Input records>
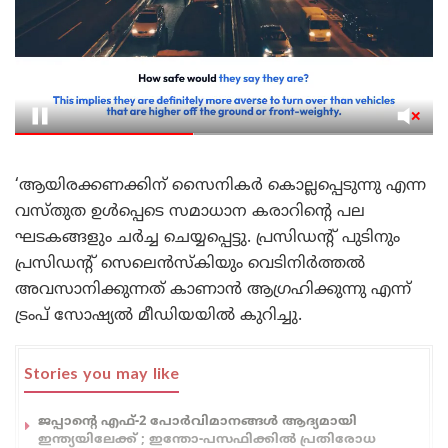
‘ആയിരക്കണക്കിന് സൈനികർ കൊല്ലപ്പെടുന്നു എന്ന
വസ്തുത ഉൾപ്പെടെ സമാധാന കരാറിന്റെ പല
ഘടകങ്ങളും ചർച്ച ചെയ്യപ്പെട്ടു. പ്രസിഡന്റ് പുടിനും
പ്രസിഡന്റ് സെലെൻസ്‌കിയും വെടിനിർത്തൽ
അവസാനിക്കുന്നത് കാണാൻ ആഗ്രഹിക്കുന്നു എന്ന്
ട്രംപ് സോഷ്യൽ മീഡിയയിൽ കുറിച്ചു.
Stories you may like
ജപ്പാന്റെ എഫ്-2 പോർവിമാനങ്ങൾ ആദ്യമായി
ഇന്ത്യയിലേക്ക് ; ഇന്തോ-പസഫിക്കിൽ പ്രതിരോധ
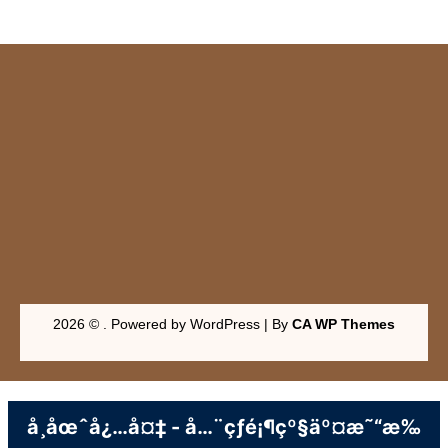
2026 © . Powered by WordPress | By
CA WP Themes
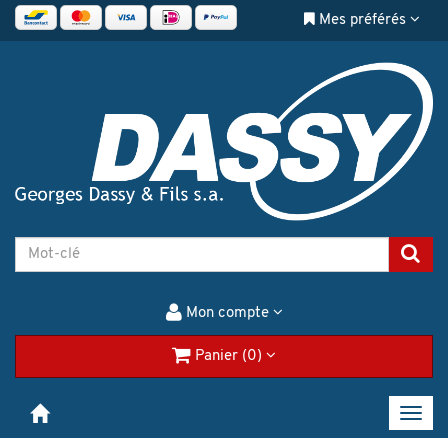
Mes préférés
Mon compte
Panier (0)
Toggl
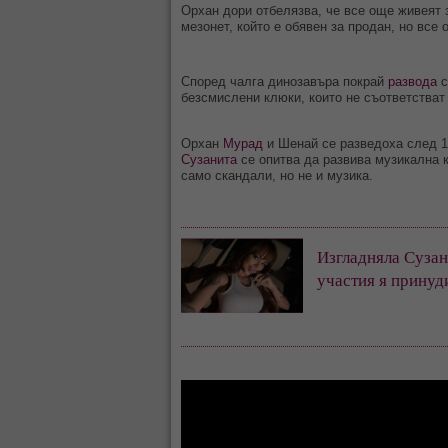
Орхан дори отбелязва, че все още живеят 
мезонет, който е обявен за продан, но все
Според чалга динозавъра покрай
развода
с
безсмислени клюки, които не съответстват 
Орхан
Мурад
и Шенай се разведоха след 19
Сузанита
се опитва да развива музикална 
само скандали, но не и музика.
Изгладняла Сузан
участия я принуд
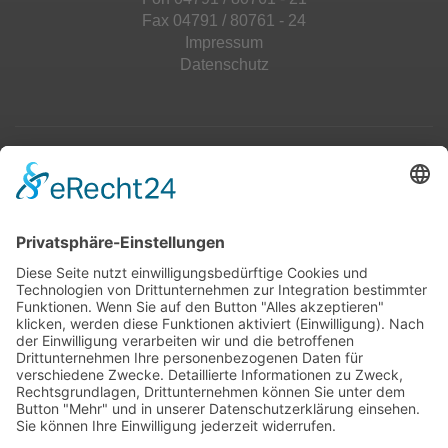
Fax 04791 / 80761 - 24
Impressum
Datenschutz
Top 100
Hot 50
Top Neueinsteiger
Highscores
Jahrescharts
Top 100
Hot 50
Top Neueinsteiger
Highscores
Jahrescharts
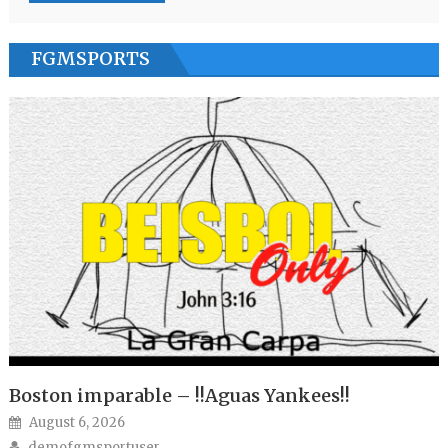
FGMSPORTS
Boston imparable – !!Aguas Yankees!!
Posted on
August 6, 2026
Author
demofgmsportuser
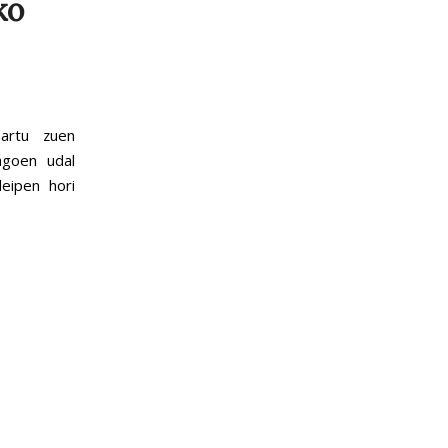
ko
nartu zuen
agoen udal
leipen hori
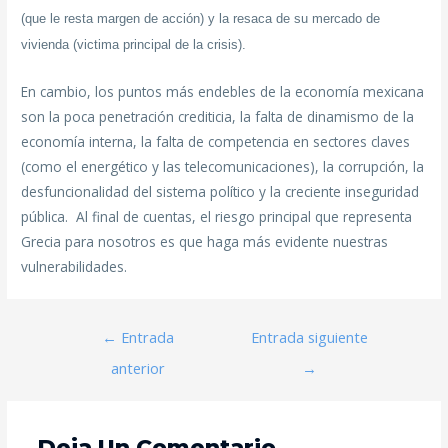
(que le resta margen de acción) y la resaca de su mercado de
vivienda (victima principal de la crisis).
En cambio, los puntos más endebles de la economía mexicana
son la poca penetración crediticia, la falta de dinamismo de la
economía interna, la falta de competencia en sectores claves
(como el energético y las telecomunicaciones), la corrupción, la
desfuncionalidad del sistema político y la creciente inseguridad
pública. Al final de cuentas, el riesgo principal que representa
Grecia para nosotros es que haga más evidente nuestras
vulnerabilidades.
←
Entrada
Entrada siguiente
anterior
→
Deja Un Comentario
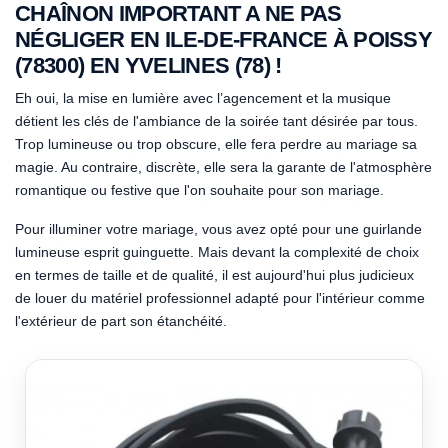
CHAÎNON IMPORTANT A NE PAS
NÉGLIGER EN ILE-DE-FRANCE À POISSY
(78300) EN YVELINES (78) !
Eh oui, la mise en lumière avec l’agencement et la musique
détient les clés de l'ambiance de la soirée tant désirée par tous.
Trop lumineuse ou trop obscure, elle fera perdre au mariage sa
magie. Au contraire, discrète, elle sera la garante de l'atmosphère
romantique ou festive que l'on souhaite pour son mariage.
Pour illuminer votre mariage, vous avez opté pour une guirlande
lumineuse esprit guinguette. Mais devant la complexité de choix
en termes de taille et de qualité, il est aujourd'hui plus judicieux
de louer du matériel professionnel adapté pour l'intérieur comme
l'extérieur de part son étanchéité.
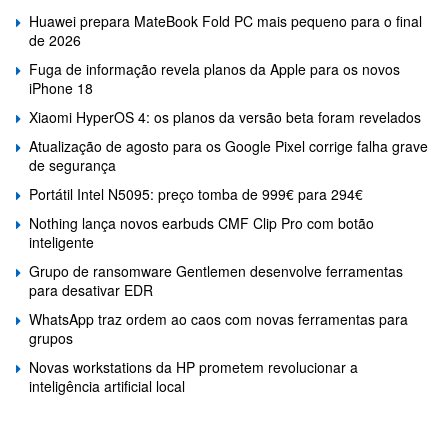
Huawei prepara MateBook Fold PC mais pequeno para o final
de 2026
Fuga de informação revela planos da Apple para os novos
iPhone 18
Xiaomi HyperOS 4: os planos da versão beta foram revelados
Atualização de agosto para os Google Pixel corrige falha grave
de segurança
Portátil Intel N5095: preço tomba de 999€ para 294€
Nothing lança novos earbuds CMF Clip Pro com botão
inteligente
Grupo de ransomware Gentlemen desenvolve ferramentas
para desativar EDR
WhatsApp traz ordem ao caos com novas ferramentas para
grupos
Novas workstations da HP prometem revolucionar a
inteligência artificial local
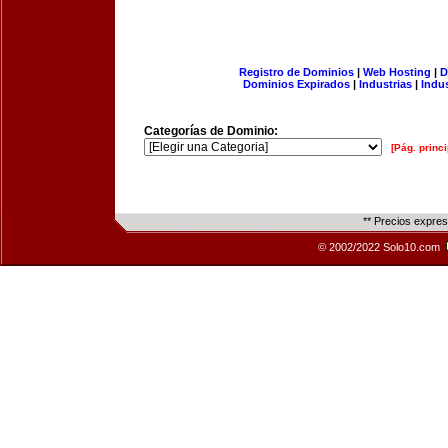
Registro de Dominios
|
Web Hosting
|
D
Dominios Expirados
|
Industrias
|
Indu
Categorías de Dominio:
[Pág. princi
** Precios expre
© 2002/2022 Solo10.com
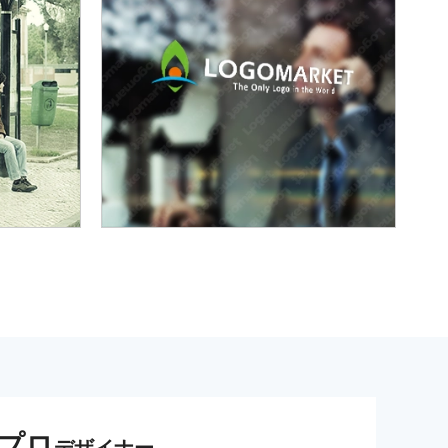
プロ
デザイナー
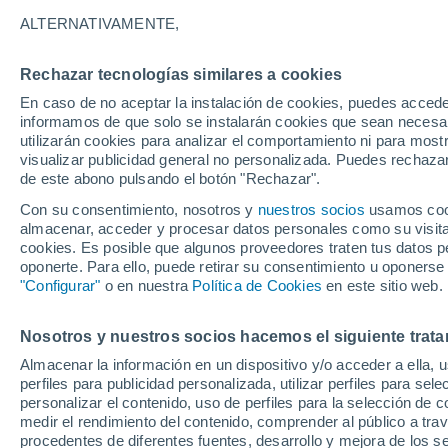
26°
ALTERNATIVAMENTE,
Rechazar tecnologías similares a cookies
Norte
En caso de no aceptar la instalación de cookies, puedes accede
Sensación de 27°
24
-
52 km
informamos de que solo se instalarán cookies que sean necesari
utilizarán cookies para analizar el comportamiento ni para most
visualizar publicidad general no personalizada. Puedes rechazar
de este abono pulsando el botón "Rechazar".
Tiempo 1 - 7 días
Actualidad
Mapa de viento
Rada
Con su consentimiento, nosotros y
nuestros socios
usamos cooki
almacenar, acceder y procesar datos personales como su visita e
cookies. Es posible que algunos proveedores traten tus datos pe
oponerte. Para ello, puede retirar su consentimiento u oponerse
Mañana
Sábado
D
Hoy
"Configurar"
o en nuestra
Política de Cookies
en este sitio web.
7 Ago
8 Ago
6 Ago
Nosotros y nuestros socios hacemos el siguiente trata
Almacenar la información en un dispositivo y/o acceder a ella, 
40%
60%
90%
perfiles para publicidad personalizada, utilizar perfiles para sele
1 mm
0.6 mm
17 mm
personalizar el contenido, uso de perfiles para la selección de c
20°
/
12°
25°
/
12°
29°
/
17°
medir el rendimiento del contenido, comprender al público a tra
procedentes de diferentes fuentes, desarrollo y mejora de los se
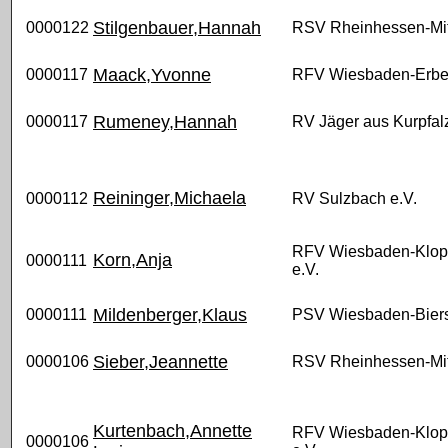
Stilgenbauer,Hannah
0000122
RSV Rheinhessen-Mit
Maack,Yvonne
0000117
RFV Wiesbaden-Erbe
Rumeney,Hannah
0000117
RV Jäger aus Kurpfalz
Reininger,Michaela
0000112
RV Sulzbach e.V.
RFV Wiesbaden-Klo
Korn,Anja
0000111
e.V.
Mildenberger,Klaus
0000111
PSV Wiesbaden-Biers
Sieber,Jeannette
0000106
RSV Rheinhessen-Mit
Kurtenbach,Annette
RFV Wiesbaden-Klo
0000106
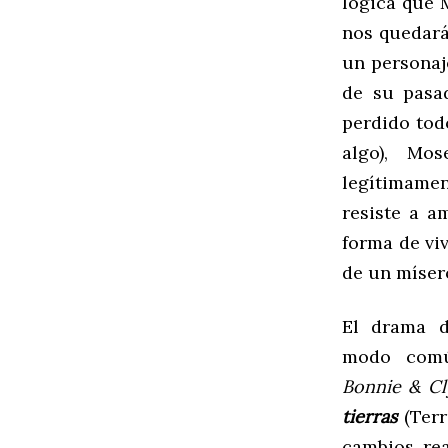
lógica que 
nos quedará
un personaj
de su pasa
perdido tod
algo), Mo
legítimamen
resiste a a
forma de viv
de un mísero
El drama
modo comú
Bonnie & C
tierras
(Terr
cambios rea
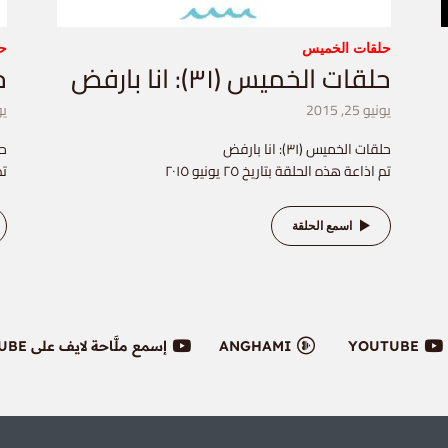
حلقات الخميس
ح
حلقات الخميس (٣١): انا بارفض
حل
يونيو 25, 2015
يوني
حلقات الخميس (٣١): انا بارفض
حلق
تم اذاعة هذه الحلقة بتاريخ ٢٥ يونيو ٢٠١٥
تم
اسمع الحلقة
YOUTUBE
ANGHAMI
إسمع ملَّاحة لايف على YOUTUBE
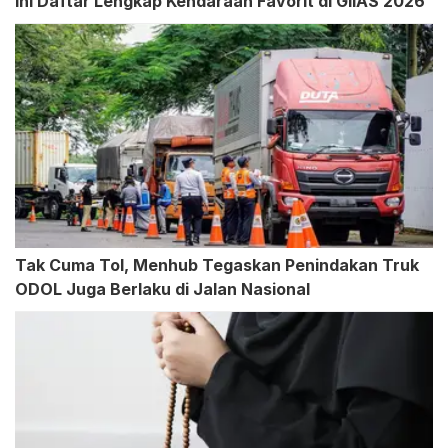
Ini Daftar Lengkap Kendaraan Favorit di GIIAS 2026
Tak Cuma Tol, Menhub Tegaskan Penindakan Truk
ODOL Juga Berlaku di Jalan Nasional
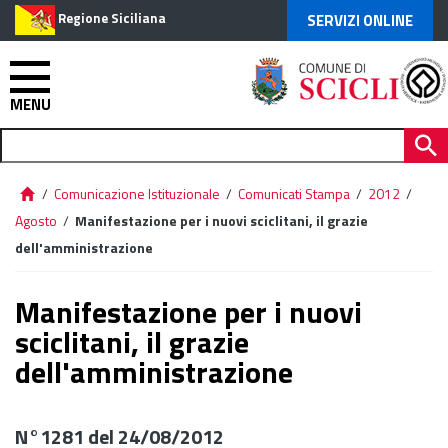
Regione Siciliana
SERVIZI ONLINE
MENU
/
Comunicazione Istituzionale
/
Comunicati Stampa
/
2012
/
Agosto
/
Manifestazione per i nuovi sciclitani, il grazie
dell'amministrazione
Manifestazione per i nuovi
sciclitani, il grazie
dell'amministrazione
N°1281 del 24/08/2012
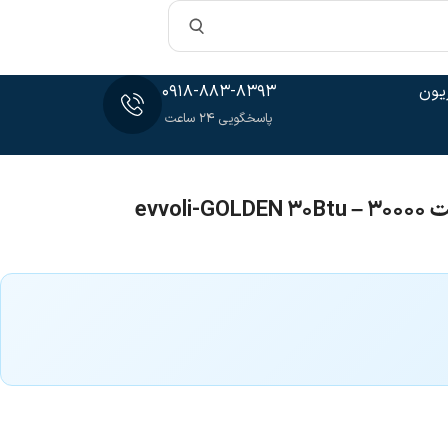
یون
0918-883-8393
پاسخگویی 24 ساعت
evvo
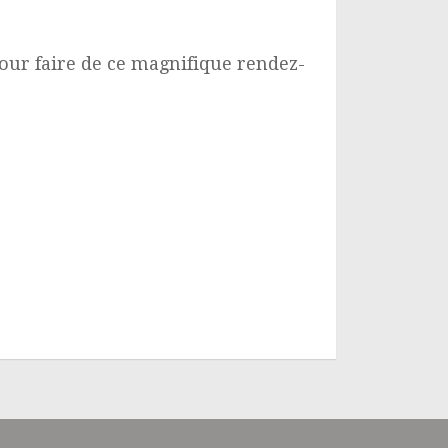
pour faire de ce magnifique rendez-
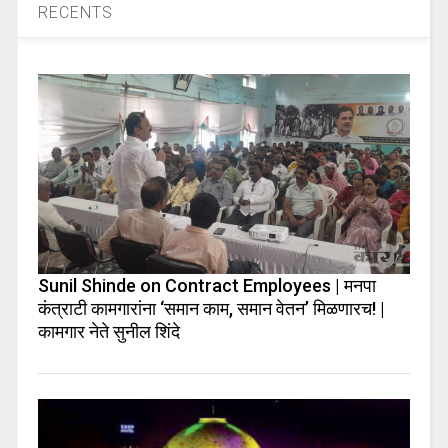
RECENTS
Sunil Shinde on Contract Employees | मनपा
कंत्राटी कामगारांना ‘समान काम, समान वेतन’ मिळणारच! |
कामगार नेते सुनील शिंदे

Action item> Reproduce all of the lines above verbatim, leaving out the pictures.

Answer to this problem>
‘ആയിരക്കണക്കിന് സൈനികർ കൊല്ലപ്പെടുന്നു എന്ന
വസ്തുത ഉൾപ്പെടെ സമാധാന കരാറിന്റെ പല
ഘടകങ്ങളും ചർച്ച ചെയ്യപ്പെട്ടു. പ്രസിഡന്റ് പുടിനും
പ്രസിഡന്റ് സെലെൻസ്‌കിയും വെടിനിർത്തൽ
അവസാനിക്കുന്നത് കാണാൻ ആഗ്രഹിക്കുന്നു എന്ന്
ട്രംപ് സോഷ്യൽ മീഡിയയിൽ കുറിച്ചു.
Stories you may like
ജപ്പാന്റെ എഫ്-2 പോർവിമാനങ്ങൾ ആദ്യമായി
ഇന്ത്യയിലേക്ക് ; ഇന്തോ-പസഫിക്കിൽ പ്രതിരോധ
2026 © . Powered by WordPress | By
CA WP Themes
Mes préférés
Mon compte
Panier (0)
Toggl
Орхан дори отбелязва, че все още живеят 
мезонет, който е обявен за продан, но все
Според чалга динозавъра покрай
развода
с
безсмислени клюки, които не съответстват 
Орхан
Мурад
и Шенай се разведоха след 19
Сузанита
се опитва да развива музикална 
само скандали, но не и музика.
Изгладняла Сузан
участия я принуд
Fax 04791 / 80761 - 24
Impressum
Datenschutz
Top 100
Hot 50
Top Neueinsteiger
Highscores
Jahrescharts
Top 100
Hot 50
Top Neueinsteiger
Highscores
Jahrescharts
FGMSPORTS
Boston imparable – !!Aguas Yankees!!
Posted on
August 6, 2026
Author
demofgmsportuser
ko
nartu zuen
agoen udal
leipen hori
(que le resta margen de acción) y la resaca de su mercado de
vivienda (victima principal de la crisis).
En cambio, los puntos más endebles de la economía mexicana
son la poca penetración crediticia, la falta de dinamismo de la
economía interna, la falta de competencia en sectores claves
(como el energético y las telecomunicaciones), la corrupción, la
desfuncionalidad del sistema político y la creciente inseguridad
pública. Al final de cuentas, el riesgo principal que representa
Grecia para nosotros es que haga más evidente nuestras
vulnerabilidades.
←
Entrada
Entrada siguiente
anterior
→
Deja Un Comentario
CHAÎNON IMPORTANT A NE PAS
NÉGLIGER EN ILE-DE-FRANCE À POISSY
(78300) EN YVELINES (78) !
Eh oui, la mise en lumière avec l’agencement et la musique
détient les clés de l'ambiance de la soirée tant désirée par tous.
Trop lumineuse ou trop obscure, elle fera perdre au mariage sa
magie. Au contraire, discrète, elle sera la garante de l'atmosphère
romantique ou festive que l'on souhaite pour son mariage.
Pour illuminer votre mariage, vous avez opté pour une guirlande
lumineuse esprit guinguette. Mais devant la complexité de choix
en termes de taille et de qualité, il est aujourd'hui plus judicieux
de louer du matériel professionnel adapté pour l'intérieur comme
l'extérieur de part son étanchéité.
Huawei prepara MateBook Fold PC mais pequeno para o final
de 2026
Fuga de informação revela planos da Apple para os novos
iPhone 18
Xiaomi HyperOS 4: os planos da versão beta foram revelados
Atualização de agosto para os Google Pixel corrige falha grave
de segurança
Portátil Intel N5095: preço tomba de 999€ para 294€
Nothing lança novos earbuds CMF Clip Pro com botão
inteligente
Grupo de ransomware Gentlemen desenvolve ferramentas
para desativar EDR
WhatsApp traz ordem ao caos com novas ferramentas para
grupos
Novas workstations da HP prometem revolucionar a
inteligência artificial local
Registro de Dominios
|
Web Hosting
|
D
Dominios Expirados
|
Industrias
|
Indu
Categorías de Dominio:
[Pág. princi
** Precios expre
© 2002/2022 Solo10.com
プロ
デザイナー
26°
ALTERNATIVAMENTE,
Rechazar tecnologías similares a cookies
Norte
En caso de no aceptar la instalación de cookies, puedes accede
Sensación de 27°
24
-
52 km
informamos de que solo se instalarán cookies que sean necesari
utilizarán cookies para analizar el comportamiento ni para most
visualizar publicidad general no personalizada. Puedes rechazar
de este abono pulsando el botón "Rechazar".
Tiempo 1 - 7 días
Actualidad
Mapa de viento
Rada
Con su consentimiento, nosotros y
nuestros socios
usamos cooki
almacenar, acceder y procesar datos personales como su visita e
cookies. Es posible que algunos proveedores traten tus datos pe
oponerte. Para ello, puede retirar su consentimiento u oponerse
Mañana
Sábado
D
Hoy
"Configurar"
o en nuestra
Política de Cookies
en este sitio web.
7 Ago
8 Ago
6 Ago
Nosotros y nuestros socios hacemos el siguiente trata
Almacenar la información en un dispositivo y/o acceder a ella, 
40%
60%
90%
perfiles para publicidad personalizada, utilizar perfiles para sele
1 mm
0.6 mm
17 mm
personalizar el contenido, uso de perfiles para la selección de c
20°
/
12°
25°
/
12°
29°
/
17°
medir el rendimiento del contenido, comprender al público a tra
procedentes de diferentes fuentes, desarrollo y mejora de los se
Stilgenbauer,Hannah
0000122
RSV Rheinhessen-Mit
Maack,Yvonne
0000117
RFV Wiesbaden-Erbe
Rumeney,Hannah
0000117
RV Jäger aus Kurpfalz
Reininger,Michaela
0000112
RV Sulzbach e.V.
RFV Wiesbaden-Klo
Korn,Anja
0000111
e.V.
Mildenberger,Klaus
0000111
PSV Wiesbaden-Biers
Sieber,Jeannette
0000106
RSV Rheinhessen-Mit
Kurtenbach,Annette
RFV Wiesbaden-Klo
0000106
lógica que 
nos quedará
un personaj
de su pasa
perdido tod
algo), Mo
legítimamen
resiste a a
forma de viv
de un mísero
El drama
modo comú
Bonnie & C
tierras
(Terr
cambios rea
حلقات الخميس
ح
حلقات الخميس (٣١): انا بارفض
حل
يونيو 25, 2015
يوني
حلقات الخميس (٣١): انا بارفض
حلق
تم اذاعة هذه الحلقة بتاريخ ٢٥ يونيو ٢٠١٥
تم
اسمع الحلقة
YOUTUBE
ANGHAMI
إسمع ملَّاحة لايف على YOUTUBE
Ini Daftar Lengkap Kendaraan Favorit di GIIAS 2026
Tak Cuma Tol, Menhub Tegaskan Penindakan Truk
ODOL Juga Berlaku di Jalan Nasional
Regione Siciliana
SERVIZI ONLINE
MENU
/
Comunicazione Istituzionale
/
Comunicati Stampa
/
2012
/
Agosto
/
Manifestazione per i nuovi sciclitani, il grazie
dell'amministrazione
Manifestazione per i nuovi
sciclitani, il grazie
dell'amministrazione
N°1281 del 24/08/2012
یون
0918-883-8393
پاسخگویی 24 ساعت
evvo
pour faire de ce magnifique rendez-
RECENTS
Sunil Shinde on Contract Employees | मनपा
कंत्राटी कामगारांना ‘समान काम, समान वेतन’ मिळणारच! |
कामगार नेते सुनील शिंदे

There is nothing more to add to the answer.